Work task:
Your answer should hold the data exactly as given, minus any picture.

━━ Stored data

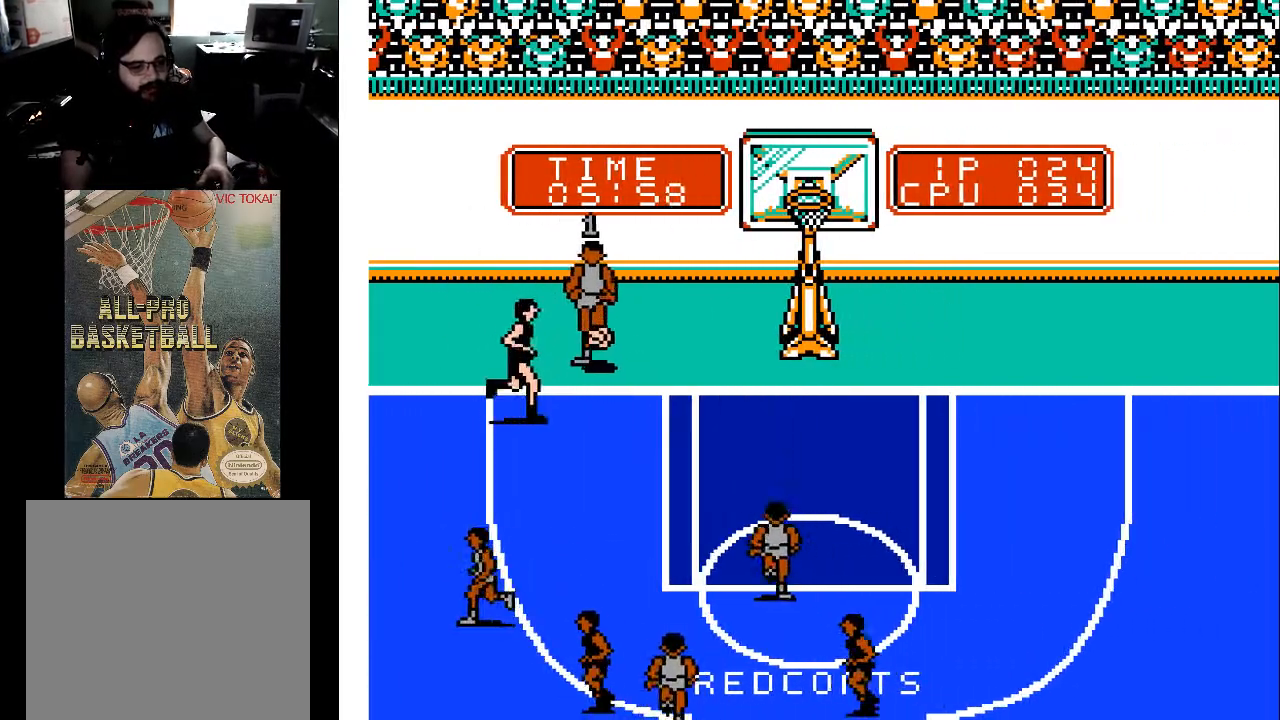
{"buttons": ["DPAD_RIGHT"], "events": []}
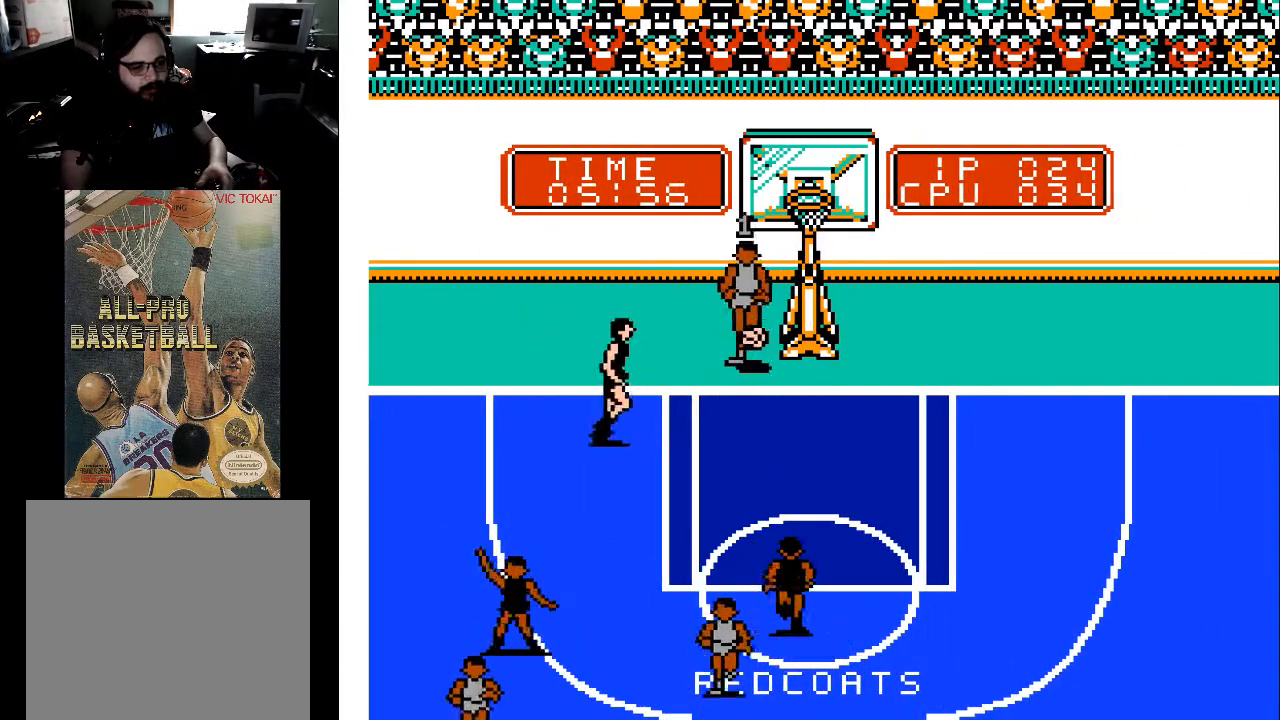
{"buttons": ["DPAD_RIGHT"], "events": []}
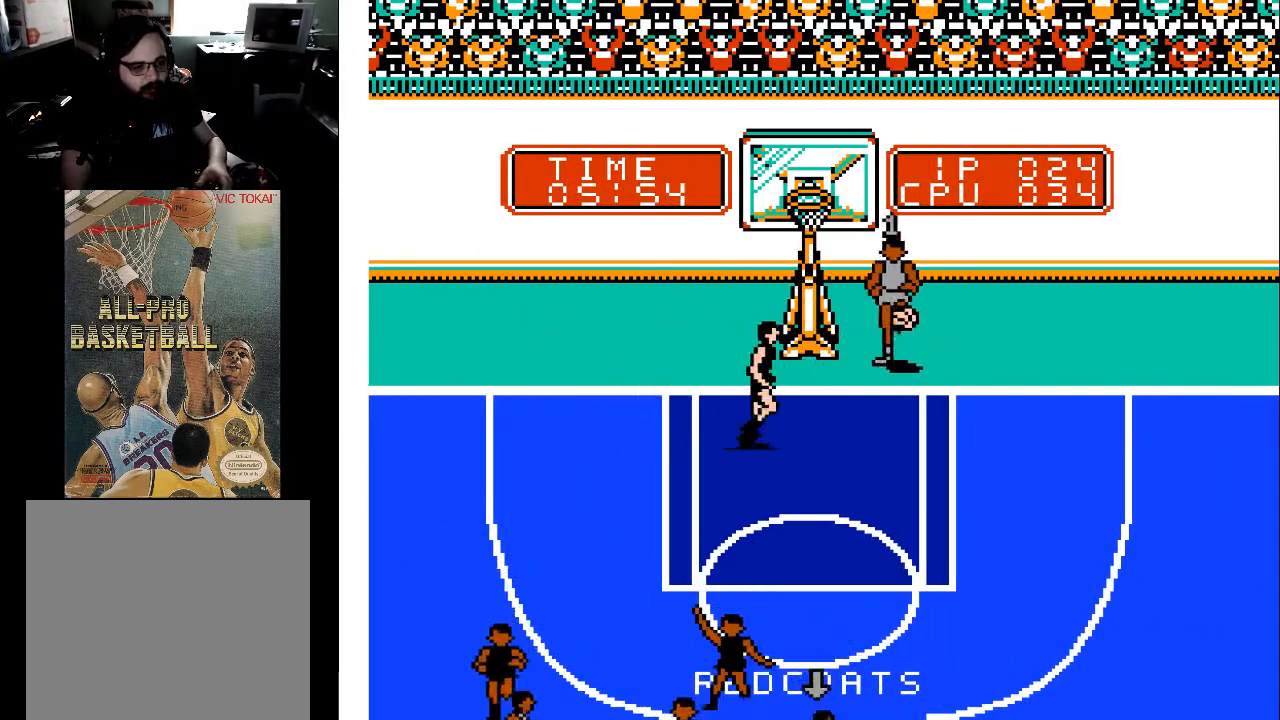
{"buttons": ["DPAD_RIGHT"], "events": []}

━━━━

Worked solution:
{"buttons": ["DPAD_RIGHT"], "events": []}
{"buttons": ["DPAD_RIGHT"], "events": []}
{"buttons": ["DPAD_RIGHT"], "events": []}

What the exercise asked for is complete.